La tortura está abolida: Así lo proclama nuestra legislación. No obstante, la necesidad de obtener confesiones en determinadas causas ha hecho imaginar un nuevo género de tortura, difícil de resistir por mucho tiempo, aún para el más firme carácter. Los capturados, bien por un accidente de tránsito, por una sospecha, o por una sindicación grave, son arrojados a un calabozo estrecho, casi siempre sombrío, con un pavimento de losas húmedas, donde el aire no se renueva sino con extrema dificultad.
Algunos calabozos reciben, a veces, un débil rayo de luz, por entre una ventana fuertemente enrejada. No hay muebles. Una dura plancha de cemento hace de cama. No hay ni mesa, ni silla, de suerte que el prisionero se encuentra en tan reducido espacio como en la más espantosa incomodidad. Durante las horas del día y de la noche, lo despierta la ruidosa vigilancia de los carceleros, formados de hombres duros e intrépidos, que antes eran peones o conductores de camiones. Gritan con voz de mando; no tienen sensibilidad, no respetan ni el reposo, ni el dolor y como jayanes agitan violentamente las llaves, los cerrojos, las puertas, mientras contemplan, aparatosamente complacidos, los sufrimientos del detenido. Un pan ordinario y una ración mezquina y desabrida, es toda la comida del desgraciado. El insomnio tenaz, el debilitamiento moral y físico, la incertidumbre y el desasosiego, el miedo y la desesperación, le impide la lectura de cualquier libro. Su situación tampoco le permite el consuelo de escribir sus pensamientos. ¡Solo, con sus sombrías reflexiones! Este ambiente enferma. La facultad razonante desaparece. Al alterarse la personalidad se modifica el siquismo y se cae en extremos clínicos.
De tiempo en tiempo, el cautivo es visitado por el personal policíaco, que lo somete a una cantidad de preguntas interminables, agotadoras y capciosas. En los interrogatorios hay una forma residual de tortura, pues se coloca al inculpado en la situación de un individuo moralmente acosado, y sometido a la angustia de los interrogantes más comprometedores y sorprendentes.

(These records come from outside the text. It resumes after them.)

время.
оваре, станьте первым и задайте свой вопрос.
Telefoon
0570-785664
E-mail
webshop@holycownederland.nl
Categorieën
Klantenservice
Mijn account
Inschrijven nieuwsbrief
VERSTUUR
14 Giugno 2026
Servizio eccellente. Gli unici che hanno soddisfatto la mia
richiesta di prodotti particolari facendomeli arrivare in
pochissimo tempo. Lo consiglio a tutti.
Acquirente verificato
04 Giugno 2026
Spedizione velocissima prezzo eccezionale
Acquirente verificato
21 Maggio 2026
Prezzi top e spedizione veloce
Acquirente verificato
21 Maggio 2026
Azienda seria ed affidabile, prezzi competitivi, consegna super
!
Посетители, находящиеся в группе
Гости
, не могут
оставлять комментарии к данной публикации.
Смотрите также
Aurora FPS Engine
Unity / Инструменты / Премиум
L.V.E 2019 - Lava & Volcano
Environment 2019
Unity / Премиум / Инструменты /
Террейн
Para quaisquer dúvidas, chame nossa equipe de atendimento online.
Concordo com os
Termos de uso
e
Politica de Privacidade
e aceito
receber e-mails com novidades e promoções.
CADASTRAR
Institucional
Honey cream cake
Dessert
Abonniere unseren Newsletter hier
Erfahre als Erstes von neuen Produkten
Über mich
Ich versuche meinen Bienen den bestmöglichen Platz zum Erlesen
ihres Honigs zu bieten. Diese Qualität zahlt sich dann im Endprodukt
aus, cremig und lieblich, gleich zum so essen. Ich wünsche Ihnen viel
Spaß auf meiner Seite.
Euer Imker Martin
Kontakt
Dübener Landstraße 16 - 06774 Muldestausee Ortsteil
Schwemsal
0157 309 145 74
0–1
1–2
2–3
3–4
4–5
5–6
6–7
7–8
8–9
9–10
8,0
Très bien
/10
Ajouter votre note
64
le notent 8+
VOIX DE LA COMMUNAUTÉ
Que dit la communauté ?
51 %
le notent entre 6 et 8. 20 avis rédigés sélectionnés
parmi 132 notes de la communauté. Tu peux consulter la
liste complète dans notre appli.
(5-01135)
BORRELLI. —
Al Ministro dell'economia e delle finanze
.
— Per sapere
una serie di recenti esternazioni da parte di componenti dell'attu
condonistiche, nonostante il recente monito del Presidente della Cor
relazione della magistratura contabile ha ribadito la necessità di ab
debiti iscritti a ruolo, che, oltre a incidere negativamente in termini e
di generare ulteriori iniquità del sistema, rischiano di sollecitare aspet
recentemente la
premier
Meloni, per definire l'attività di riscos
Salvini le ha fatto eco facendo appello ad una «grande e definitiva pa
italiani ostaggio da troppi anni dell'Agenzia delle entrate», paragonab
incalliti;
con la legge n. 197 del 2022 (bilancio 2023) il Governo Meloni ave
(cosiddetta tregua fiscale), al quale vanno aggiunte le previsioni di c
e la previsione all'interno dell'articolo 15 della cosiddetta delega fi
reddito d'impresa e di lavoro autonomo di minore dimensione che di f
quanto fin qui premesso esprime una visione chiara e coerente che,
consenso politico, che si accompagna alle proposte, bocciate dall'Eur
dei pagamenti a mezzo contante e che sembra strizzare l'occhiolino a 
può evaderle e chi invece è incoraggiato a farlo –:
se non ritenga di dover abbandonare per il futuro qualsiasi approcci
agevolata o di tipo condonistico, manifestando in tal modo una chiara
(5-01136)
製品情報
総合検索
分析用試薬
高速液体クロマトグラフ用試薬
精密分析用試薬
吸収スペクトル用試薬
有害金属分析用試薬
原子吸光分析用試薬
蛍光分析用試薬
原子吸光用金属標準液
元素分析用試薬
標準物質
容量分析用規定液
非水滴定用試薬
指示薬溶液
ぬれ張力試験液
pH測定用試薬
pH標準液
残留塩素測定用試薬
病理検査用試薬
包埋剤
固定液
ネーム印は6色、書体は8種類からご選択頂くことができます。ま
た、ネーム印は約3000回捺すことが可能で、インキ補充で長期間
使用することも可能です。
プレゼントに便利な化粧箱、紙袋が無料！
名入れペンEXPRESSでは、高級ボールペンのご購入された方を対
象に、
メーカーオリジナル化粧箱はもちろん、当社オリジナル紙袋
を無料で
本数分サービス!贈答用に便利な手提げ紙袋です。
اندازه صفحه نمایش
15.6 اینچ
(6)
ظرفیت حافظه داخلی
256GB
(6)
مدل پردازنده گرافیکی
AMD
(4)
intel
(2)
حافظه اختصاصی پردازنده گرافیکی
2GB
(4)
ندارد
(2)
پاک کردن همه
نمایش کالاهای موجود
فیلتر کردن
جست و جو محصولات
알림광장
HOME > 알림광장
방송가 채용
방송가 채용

En cualquier país democrático del universo –mundo-, un procedimiento investigativo respetuoso tiene que partir del sagrado principio de presunción de inocencia que ampara al inculpado. El instructor debe limitarse, necesariamente, a la búsqueda objetiva de los indicios y el esclarecimiento técnico de los hechos. Pero la costumbre policiaca de los gendarmes es utilizar rodeos, reticencias, circunloquios previamente calculados. Engañan al acusado, le tienden una y otra trampa psicológica, intentan sorprenderlo, lo halagan y o coaccionan. El preso, moralmente destruido, cree que cada pregunta es una emboscada, se confunde, se desconcierta y no sabe cómo repeler el avieso ataque.
Los procedimientos de astucia hacen la gloria del policía. Piensa y practica aquello de que un buen sabueso, está en la obligación ineludible de ser sagaz, astuto, malicioso, pensar mal de la gente, sin manifestárselo, o ser, como se dice en España: La policía judicial requiere “paso lento, vista larga y mala intención”. (Dr. Tiberio Quintero Ospina, Práctica Forense Penal).
La mala alimentación y la privación del sueño serían suficientemente para enloquecer a cualquiera. Esto lo saben los agentes, y de allí el que a veces repita los interrogatorios por la noche. Y el afán no es obtener la verdad, sino confirmar lo que ellos creen que es la verdad. Pero ¿Qué ocurre? ¿Qué sucede? Pues que el detenido, en la necesidad de quitarse el tormento de encima, se rinde incondicionalmente y dice lo que no siempre constituye una manifestación de sinceridad.